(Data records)
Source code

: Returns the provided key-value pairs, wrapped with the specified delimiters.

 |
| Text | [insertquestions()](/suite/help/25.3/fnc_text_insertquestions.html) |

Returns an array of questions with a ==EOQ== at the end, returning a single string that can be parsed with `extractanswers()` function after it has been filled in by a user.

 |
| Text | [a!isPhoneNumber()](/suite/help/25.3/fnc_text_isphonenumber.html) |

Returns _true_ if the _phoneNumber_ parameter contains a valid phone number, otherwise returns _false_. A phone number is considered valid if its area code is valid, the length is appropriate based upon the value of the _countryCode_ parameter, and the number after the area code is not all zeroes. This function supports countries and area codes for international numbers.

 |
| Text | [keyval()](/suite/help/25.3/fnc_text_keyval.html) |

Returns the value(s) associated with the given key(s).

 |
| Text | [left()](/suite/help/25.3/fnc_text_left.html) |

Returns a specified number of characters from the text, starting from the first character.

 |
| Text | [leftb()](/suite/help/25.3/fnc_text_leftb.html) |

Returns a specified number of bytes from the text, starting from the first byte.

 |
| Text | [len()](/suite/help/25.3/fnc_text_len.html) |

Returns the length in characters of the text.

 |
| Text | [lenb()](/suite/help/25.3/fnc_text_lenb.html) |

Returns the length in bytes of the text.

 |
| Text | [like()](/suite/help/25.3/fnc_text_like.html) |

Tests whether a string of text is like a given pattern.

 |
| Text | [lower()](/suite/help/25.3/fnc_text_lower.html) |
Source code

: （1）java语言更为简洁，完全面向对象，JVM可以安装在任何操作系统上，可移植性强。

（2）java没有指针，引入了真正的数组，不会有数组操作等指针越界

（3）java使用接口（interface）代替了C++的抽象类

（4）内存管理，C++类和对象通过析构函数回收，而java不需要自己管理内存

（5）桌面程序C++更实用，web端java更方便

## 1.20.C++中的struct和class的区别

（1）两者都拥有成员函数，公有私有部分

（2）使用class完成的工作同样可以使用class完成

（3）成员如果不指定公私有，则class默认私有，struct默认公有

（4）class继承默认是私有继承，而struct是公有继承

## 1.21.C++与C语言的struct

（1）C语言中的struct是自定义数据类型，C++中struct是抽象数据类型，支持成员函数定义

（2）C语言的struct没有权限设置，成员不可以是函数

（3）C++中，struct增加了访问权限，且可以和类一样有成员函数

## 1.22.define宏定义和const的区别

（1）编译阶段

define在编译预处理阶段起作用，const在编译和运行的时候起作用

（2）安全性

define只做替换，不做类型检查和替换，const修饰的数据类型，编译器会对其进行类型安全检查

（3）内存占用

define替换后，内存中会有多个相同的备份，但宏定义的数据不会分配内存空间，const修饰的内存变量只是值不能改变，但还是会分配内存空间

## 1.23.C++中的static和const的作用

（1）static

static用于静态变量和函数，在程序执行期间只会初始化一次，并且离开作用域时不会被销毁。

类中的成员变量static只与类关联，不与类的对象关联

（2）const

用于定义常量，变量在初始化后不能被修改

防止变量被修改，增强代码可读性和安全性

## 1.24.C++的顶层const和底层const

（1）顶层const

Work request:
How many lines in the data above contain the string "specified"? Reply with the number alone.

Expected answer:
3